Cursory checking looks like it could be a number of blocks error from CUDA. Will need to dig in further on my end later today.
Looks it exceeds the limitation of the number of blocks. We should introduce the grid-strided loop in CUDA kernel. I created a issue in sony/nnabla-ext-cuda#321 (Let's continue there on this specific matter).
Btw, how long is your input video sequence?
Checking back in, I know it says the fix has been deployed but the OOM error persists. Like I asked before, what is the maximum size possible that I can upscale a video to? I am trying 1080 -> 4k but I get the OOM errors. Seems to work for smaller video sizes, so does that mean 1080p cases won't be handled by this implementation?
Checking back in, I know it says the fix has been deployed but the OOM error persists. Like I asked before, what is the maximum size possible that I can upscale a video to? I am trying 1080 -> 4k but I get the OOM errors. Seems to work for smaller video sizes, so does that mean 1080p cases won't be handled by this implementation?
@stalagmite7, is it possible to share more information about computation environment?
Checking back in, I know it says the fix has been deployed but the OOM error persists. Like I asked before, what is the maximum size possible that I can upscale a video to? I am trying 1080 -> 4k but I get the OOM errors. Seems to work for smaller video sizes, so does that mean 1080p cases won't be handled by this implementation?

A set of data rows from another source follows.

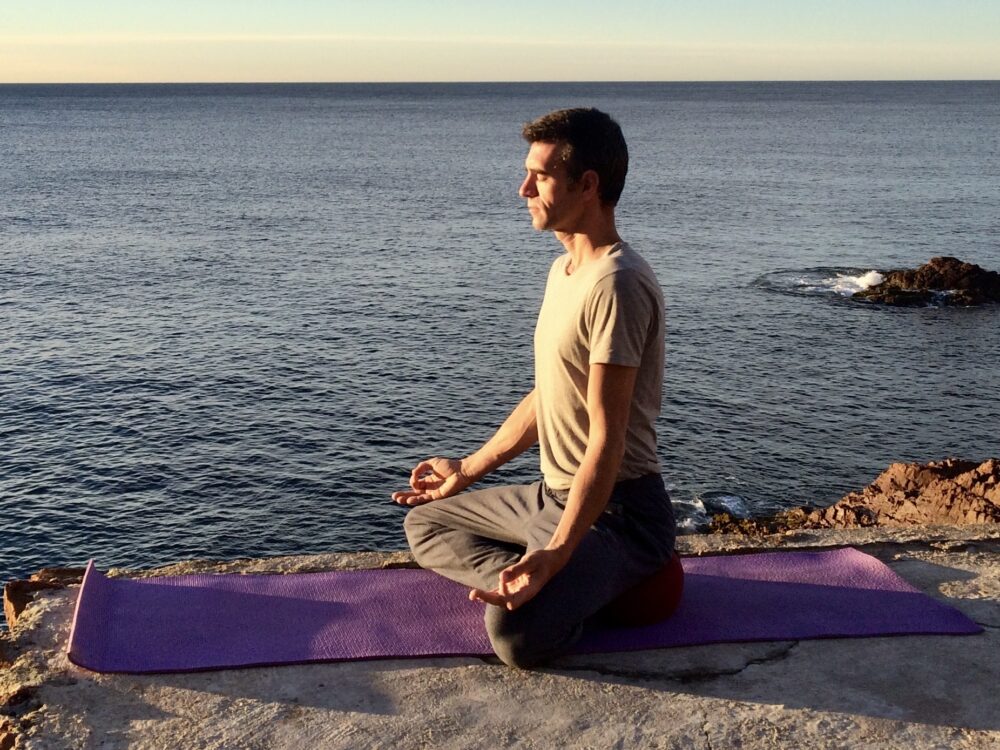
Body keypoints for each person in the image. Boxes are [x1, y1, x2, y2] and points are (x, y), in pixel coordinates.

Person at [392, 107, 675, 668]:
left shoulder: (617, 284)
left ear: (587, 185)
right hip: (550, 496)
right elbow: (550, 397)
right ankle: (550, 580)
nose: (523, 188)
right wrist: (466, 470)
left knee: (514, 638)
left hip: (620, 512)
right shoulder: (563, 272)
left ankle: (579, 578)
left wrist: (558, 551)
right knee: (424, 524)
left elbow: (606, 438)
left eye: (539, 176)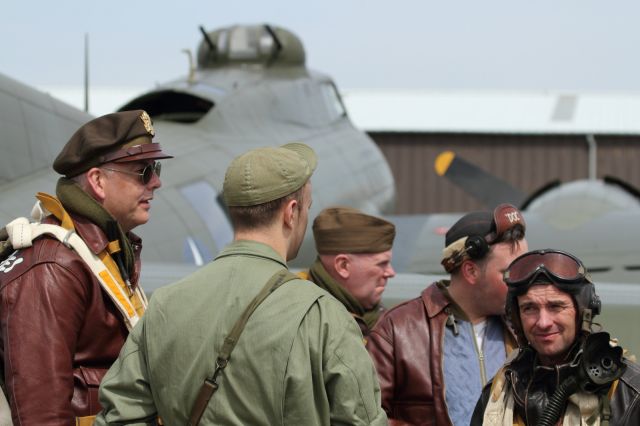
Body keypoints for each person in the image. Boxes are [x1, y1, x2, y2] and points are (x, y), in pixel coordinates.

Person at [94, 143, 387, 425]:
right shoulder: (323, 316)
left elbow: (121, 413)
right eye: (306, 208)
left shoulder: (164, 305)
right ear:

@stalagmite7 Following are approximate memory requirements to run TeCoGAN:
Resolution | Peak Memory Usage (in MB) -- | -- 144p | 708 280p | 2816 360p | 4074 480p | 6818Please note that it may not be possible to run TeCoGAN on any resolution higher than this on GPUs which have upto 32 GB of memory.
Current pre-trained weights are in NHWC (channel last) format which is not supported in CPU version. However, it is indeed possible to run inference on CPU-only by transposing weights into NCHW format and setting "channel_last" flag to "False" in PF.conv functions. Following are reference codes for that: Memory-Layout-Conversion convert_parameter_format.py
Sorry it took me so long; the GPU is a Nvidia 3060 Ti . The input video as I mentioned was 1080p resolution; you're saying this is too high to get TecoGan to try to process, then?
Sorry it took me so long; the GPU is a Nvidia 3060 Ti . The input video as I mentioned was 1080p resolution; you're saying this is too high to get TecoGan to try to process, then?
Yes.
Seems like using even a height of 360 (whicle maintaining aspect ratio) for tecogan gives runtime OOM errors; whats the largest size possible that I can use to try to upscale to 4k? I imagine if I want to upscale to 4k, I would use 1080p as the resolution for my input but its too big for the GPU to handle; if there a way to use only CPU for this?